----- Data in this exercise -----
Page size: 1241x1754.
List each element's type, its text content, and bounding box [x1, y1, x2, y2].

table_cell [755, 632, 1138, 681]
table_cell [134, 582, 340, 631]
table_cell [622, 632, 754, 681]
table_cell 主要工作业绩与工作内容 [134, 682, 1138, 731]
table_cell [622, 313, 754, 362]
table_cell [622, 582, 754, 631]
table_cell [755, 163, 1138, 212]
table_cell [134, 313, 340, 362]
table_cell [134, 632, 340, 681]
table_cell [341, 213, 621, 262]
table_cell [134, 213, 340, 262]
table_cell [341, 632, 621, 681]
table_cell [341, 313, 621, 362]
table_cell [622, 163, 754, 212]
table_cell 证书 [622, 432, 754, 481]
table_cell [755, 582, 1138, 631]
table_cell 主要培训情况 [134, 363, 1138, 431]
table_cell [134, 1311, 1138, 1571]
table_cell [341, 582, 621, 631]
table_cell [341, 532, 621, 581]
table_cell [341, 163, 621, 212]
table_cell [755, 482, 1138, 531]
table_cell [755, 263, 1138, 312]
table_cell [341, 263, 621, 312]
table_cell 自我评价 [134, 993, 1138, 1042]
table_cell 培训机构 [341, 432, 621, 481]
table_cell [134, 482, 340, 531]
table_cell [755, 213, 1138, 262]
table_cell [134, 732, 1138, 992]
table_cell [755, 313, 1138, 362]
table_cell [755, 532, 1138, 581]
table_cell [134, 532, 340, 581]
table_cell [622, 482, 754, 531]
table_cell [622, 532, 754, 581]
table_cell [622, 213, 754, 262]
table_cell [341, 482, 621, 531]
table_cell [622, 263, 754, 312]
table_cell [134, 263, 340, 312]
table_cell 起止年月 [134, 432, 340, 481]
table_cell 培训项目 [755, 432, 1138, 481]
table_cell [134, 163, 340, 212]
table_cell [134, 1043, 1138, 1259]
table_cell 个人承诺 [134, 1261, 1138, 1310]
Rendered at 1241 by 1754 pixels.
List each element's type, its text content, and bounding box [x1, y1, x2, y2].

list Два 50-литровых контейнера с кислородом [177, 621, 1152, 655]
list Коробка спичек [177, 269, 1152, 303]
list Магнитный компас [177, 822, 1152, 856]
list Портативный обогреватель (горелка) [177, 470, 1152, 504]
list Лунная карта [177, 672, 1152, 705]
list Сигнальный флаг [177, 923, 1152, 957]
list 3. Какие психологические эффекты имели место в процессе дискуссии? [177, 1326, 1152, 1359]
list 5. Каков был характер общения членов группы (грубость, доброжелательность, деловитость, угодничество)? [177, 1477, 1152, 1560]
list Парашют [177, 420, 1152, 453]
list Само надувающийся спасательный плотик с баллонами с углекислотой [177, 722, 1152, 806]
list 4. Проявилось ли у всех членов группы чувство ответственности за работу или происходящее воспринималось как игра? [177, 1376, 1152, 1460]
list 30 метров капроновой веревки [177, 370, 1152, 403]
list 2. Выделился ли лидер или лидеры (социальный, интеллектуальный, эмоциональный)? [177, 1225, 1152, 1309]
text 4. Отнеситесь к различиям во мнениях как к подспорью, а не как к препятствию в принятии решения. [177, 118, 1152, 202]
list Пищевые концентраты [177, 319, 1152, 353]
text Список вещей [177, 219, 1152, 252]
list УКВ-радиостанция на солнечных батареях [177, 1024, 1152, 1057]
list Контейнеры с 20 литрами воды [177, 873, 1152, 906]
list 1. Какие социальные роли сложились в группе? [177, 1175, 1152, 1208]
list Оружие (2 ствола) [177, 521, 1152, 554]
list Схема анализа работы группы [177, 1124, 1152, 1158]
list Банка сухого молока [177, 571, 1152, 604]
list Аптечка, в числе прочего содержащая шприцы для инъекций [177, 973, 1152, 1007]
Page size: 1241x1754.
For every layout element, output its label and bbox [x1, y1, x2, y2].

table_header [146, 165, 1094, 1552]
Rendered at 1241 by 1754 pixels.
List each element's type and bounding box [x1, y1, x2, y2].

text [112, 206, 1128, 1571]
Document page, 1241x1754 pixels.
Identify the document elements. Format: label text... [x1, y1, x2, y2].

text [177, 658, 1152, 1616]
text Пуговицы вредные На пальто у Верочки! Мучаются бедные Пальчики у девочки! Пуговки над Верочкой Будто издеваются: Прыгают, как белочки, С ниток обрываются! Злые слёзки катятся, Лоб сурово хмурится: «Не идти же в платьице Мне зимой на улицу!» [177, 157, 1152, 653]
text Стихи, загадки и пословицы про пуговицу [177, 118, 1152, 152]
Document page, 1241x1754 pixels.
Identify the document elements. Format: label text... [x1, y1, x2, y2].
-----
(Work task)
Each record above is to be returned verbatim.

(Result)
Page size: 1241x1754.
List each element's type, its text content, and bounding box [x1, y1, x2, y2].

table_cell [755, 632, 1138, 681]
table_cell [134, 582, 340, 631]
table_cell [622, 632, 754, 681]
table_cell 主要工作业绩与工作内容 [134, 682, 1138, 731]
table_cell [622, 313, 754, 362]
table_cell [622, 582, 754, 631]
table_cell [755, 163, 1138, 212]
table_cell [134, 313, 340, 362]
table_cell [134, 632, 340, 681]
table_cell [341, 213, 621, 262]
table_cell [134, 213, 340, 262]
table_cell [341, 632, 621, 681]
table_cell [341, 313, 621, 362]
table_cell [622, 163, 754, 212]
table_cell 证书 [622, 432, 754, 481]
table_cell [755, 582, 1138, 631]
table_cell 主要培训情况 [134, 363, 1138, 431]
table_cell [134, 1311, 1138, 1571]
table_cell [341, 582, 621, 631]
table_cell [341, 532, 621, 581]
table_cell [341, 163, 621, 212]
table_cell [755, 482, 1138, 531]
table_cell [755, 263, 1138, 312]
table_cell [341, 263, 621, 312]
table_cell 自我评价 [134, 993, 1138, 1042]
table_cell 培训机构 [341, 432, 621, 481]
table_cell [134, 482, 340, 531]
table_cell [755, 213, 1138, 262]
table_cell [134, 732, 1138, 992]
table_cell [755, 313, 1138, 362]
table_cell [755, 532, 1138, 581]
table_cell [134, 532, 340, 581]
table_cell [622, 482, 754, 531]
table_cell [622, 532, 754, 581]
table_cell [622, 213, 754, 262]
table_cell [341, 482, 621, 531]
table_cell [622, 263, 754, 312]
table_cell [134, 263, 340, 312]
table_cell 起止年月 [134, 432, 340, 481]
table_cell 培训项目 [755, 432, 1138, 481]
table_cell [134, 163, 340, 212]
table_cell [134, 1043, 1138, 1259]
table_cell 个人承诺 [134, 1261, 1138, 1310]
Rendered at 1241 by 1754 pixels.
List each element's type, its text content, and bounding box [x1, y1, x2, y2].

list Два 50-литровых контейнера с кислородом [177, 621, 1152, 655]
list Коробка спичек [177, 269, 1152, 303]
list Магнитный компас [177, 822, 1152, 856]
list Портативный обогреватель (горелка) [177, 470, 1152, 504]
list Лунная карта [177, 672, 1152, 705]
list Сигнальный флаг [177, 923, 1152, 957]
list 3. Какие психологические эффекты имели место в процессе дискуссии? [177, 1326, 1152, 1359]
list 5. Каков был характер общения членов группы (грубость, доброжелательность, деловитость, угодничество)? [177, 1477, 1152, 1560]
list Парашют [177, 420, 1152, 453]
list Само надувающийся спасательный плотик с баллонами с углекислотой [177, 722, 1152, 806]
list 4. Проявилось ли у всех членов группы чувство ответственности за работу или происходящее воспринималось как игра? [177, 1376, 1152, 1460]
list 30 метров капроновой веревки [177, 370, 1152, 403]
list 2. Выделился ли лидер или лидеры (социальный, интеллектуальный, эмоциональный)? [177, 1225, 1152, 1309]
text 4. Отнеситесь к различиям во мнениях как к подспорью, а не как к препятствию в принятии решения. [177, 118, 1152, 202]
list Пищевые концентраты [177, 319, 1152, 353]
text Список вещей [177, 219, 1152, 252]
list УКВ-радиостанция на солнечных батареях [177, 1024, 1152, 1057]
list Контейнеры с 20 литрами воды [177, 873, 1152, 906]
list 1. Какие социальные роли сложились в группе? [177, 1175, 1152, 1208]
list Оружие (2 ствола) [177, 521, 1152, 554]
list Схема анализа работы группы [177, 1124, 1152, 1158]
list Банка сухого молока [177, 571, 1152, 604]
list Аптечка, в числе прочего содержащая шприцы для инъекций [177, 973, 1152, 1007]
Page size: 1241x1754.
For every layout element, output its label and bbox [x1, y1, x2, y2].

table_header [146, 165, 1094, 1552]
Rendered at 1241 by 1754 pixels.
List each element's type and bounding box [x1, y1, x2, y2].

text [112, 206, 1128, 1571]
Document page, 1241x1754 pixels.
Identify the document elements. Format: label text... [x1, y1, x2, y2].

text [177, 658, 1152, 1616]
text Пуговицы вредные На пальто у Верочки! Мучаются бедные Пальчики у девочки! Пуговки над Верочкой Будто издеваются: Прыгают, как белочки, С ниток обрываются! Злые слёзки катятся, Лоб сурово хмурится: «Не идти же в платьице Мне зимой на улицу!» [177, 157, 1152, 653]
text Стихи, загадки и пословицы про пуговицу [177, 118, 1152, 152]
Document page, 1241x1754 pixels.
Identify the document elements. Format: label text... [x1, y1, x2, y2].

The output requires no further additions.